Today Pain performed with such expertise he even struck fear into the heart of his accomplice, Nausea. Even the powerful and debilitating nausea dare not show his face when Pain, is slithering wild and unabated through the synopses of my body. Even Nausea, his dear and close companion dare not tread on the purity of Pains exquisite work. Pain is master, pain is king. Only the Lord of Hosts will he bow down to. Only the Lord of Hosts can turn him to the infinite nothingness that he will one day become when I am free of him. But today, today my sweet Lord and my God, the Lord of Hosts has chosen to allow the demon to run free.

Pain

I guess I have to start writing about my Pain. I have my wife, kids, family and friends I can count on. But my Pain is my constant companion. It is the one that never leaves me alone even for a moment. I am never by myself thanks to my companion, my Pain. When my Pain needs company I cannot provide it overwhelms me like spoiled child demanding attention and gives birth to its sibling Nausea.
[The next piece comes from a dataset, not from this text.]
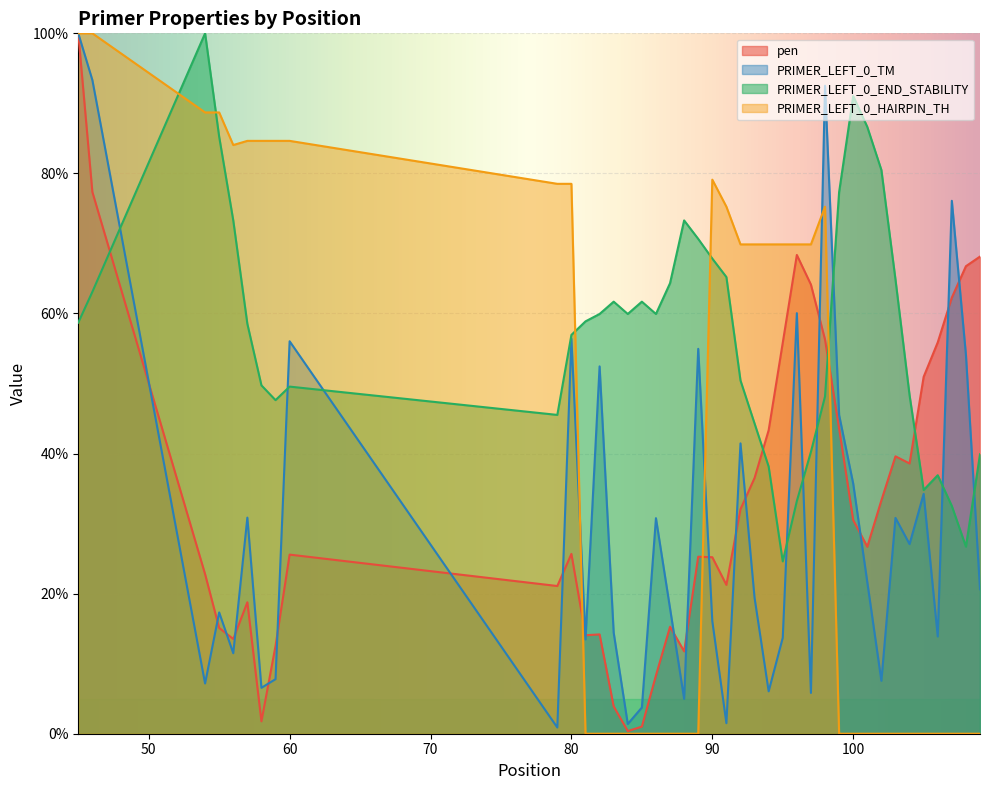

How many intersections are there between PRIMER_LEFT_0_HAIRPIN_TH and PRIMER_LEFT_0_END_STABILITY?

5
The last couple of days Pain has been demanding. He has surged as nerve pain from my head to my feet and back again. Sometimes he settles in my chest and moves along my esophagus and my collar bones and the back of my neck. He has called his sibling many times the last couple of days. Pain and Nausea have combined, faithful, constant and relentless companions of mine, my head ringing so bad it affects what I can hear.
Why these three companions have chosen to be so committed to me I don't know. And why does this commitment have so much determination to savage me.